Denosumab also delayed the median time to first on-study SRE or hypercalcemia of malignancy (HCM) compared to Zometa (hazard ratio 0.82, 95 percent CI: 0.70, 0.95; p=0.007). The median time to first on-study SRE or HCM was not reached for denosumab and therefore could not be estimated. The median time to first on-study SRE or HCM was 25.2 months for Zometa.

Bone pain can dominate the daily lives of patients with metastatic disease involving bone and is often characterized as severe or intolerable.(1) In a pre-specified exploratory analysis, patients on the denosumab arm reported worsening of pain later than those on the Zometa arm (88 days versus 64 days, respectively; hazard ratio 0.87, 95 percent CI: 0.79, 0.97; p=0.009).

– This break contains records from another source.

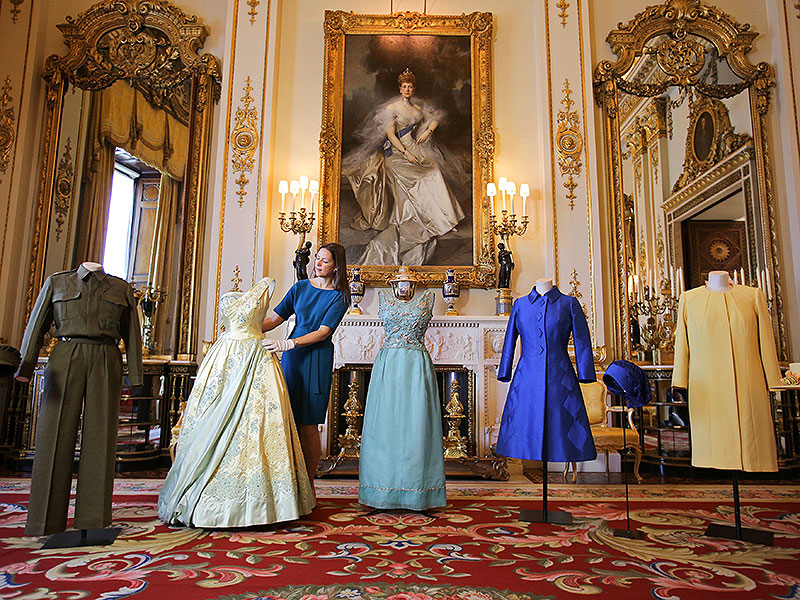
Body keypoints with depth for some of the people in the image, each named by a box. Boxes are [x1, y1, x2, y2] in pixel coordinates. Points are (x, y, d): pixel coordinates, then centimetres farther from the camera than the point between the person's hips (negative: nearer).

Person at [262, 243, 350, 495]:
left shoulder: (339, 297, -3)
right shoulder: (301, 287, 10)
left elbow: (322, 332, -14)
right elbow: (275, 317, 9)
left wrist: (288, 344, -25)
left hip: (317, 359, -4)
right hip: (291, 356, 4)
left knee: (308, 425, -2)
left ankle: (308, 484, 11)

Overall, the incidence of adverse events (96 percent denosumab, 97 percent Zometa) and serious adverse events (44 percent denosumab, 46 percent Zometa) was consistent with what has previously been reported for these two agents. Adverse events potentially associated with renal toxicity occurred in 4.9 percent of patients treated with denosumab compared to 8.5 percent in patients treated with Zometa. Osteonecrosis of the jaw (ONJ) was seen infrequently in both treatment groups (20 patients receiving denosumab (2.0 percent) as compared with 14 patients (1.4 percent) receiving Zometa). There was no statistically significant difference in the rate of ONJ between the two treatment arms. Overall survival (hazard ratio 0.95, 95 percent CI: 0.81, 1.11; p=0.50) and time to cancer progression (hazard ratio 0.99, 95 percent CI: 0.89, 1.11; p=0.90) was balanced between treatment arms.

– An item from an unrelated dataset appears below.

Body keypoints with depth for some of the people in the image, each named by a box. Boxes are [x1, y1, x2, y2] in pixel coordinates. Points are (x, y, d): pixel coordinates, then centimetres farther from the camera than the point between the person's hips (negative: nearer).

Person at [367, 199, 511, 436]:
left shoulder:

Detailed data from another Phase 3, head-to-head trial evaluating denosumab versus Zometa was presented yesterday (Abstract #20LBA). In this study of 1,776 advanced cancer patients with solid tumors (not including breast and prostate cancer) or multiple myeloma, denosumab met its primary endpoint and demonstrated non-inferiority compared to Zometa in the treatment of bone metastases.

Study Design

This was an international, Phase 3, randomized, double-blind study comparing denosumab with Zometa in the treatment of bone metastases in patients with advanced breast cancer. Patients enrolled in the study were randomized in a one-to-one ratio to receive either 120 mg of denosumab subcutaneously every four weeks (Q4W) or Zometa administered intravenously at a dose of 4 mg in a 15 minute infusion every four weeks as per the label instructions.

In clinical trials testing new medications for bone metastases, treatment success has been measured by whether the bone complications, or SREs, caused by the tumor are reduced or delayed. The primary and secondary endpoints of the denosumab bone metastases studies use a composite endpoint of four SREs - fracture, the need for radiation to bone, the need for bone surgery, and spinal cord compression - to measure the effectiveness of denosumab versus Zometa.

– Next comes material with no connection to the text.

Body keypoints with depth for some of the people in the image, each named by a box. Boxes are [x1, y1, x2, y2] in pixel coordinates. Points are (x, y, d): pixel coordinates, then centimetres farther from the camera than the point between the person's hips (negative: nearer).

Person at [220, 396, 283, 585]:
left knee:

The primary endpoint was to evaluate if denosumab is non-inferior to Zometa with respect to the first, on-study SRE in patients with advanced breast cancer and bone metastases. Secondary endpoints were to evaluate if denosumab was superior to Zometa with respect to the first, on-study SRE, as well as the first-and-subsequent on-study SREs, and to assess the safety and tolerability of denosumab compared with Zometa.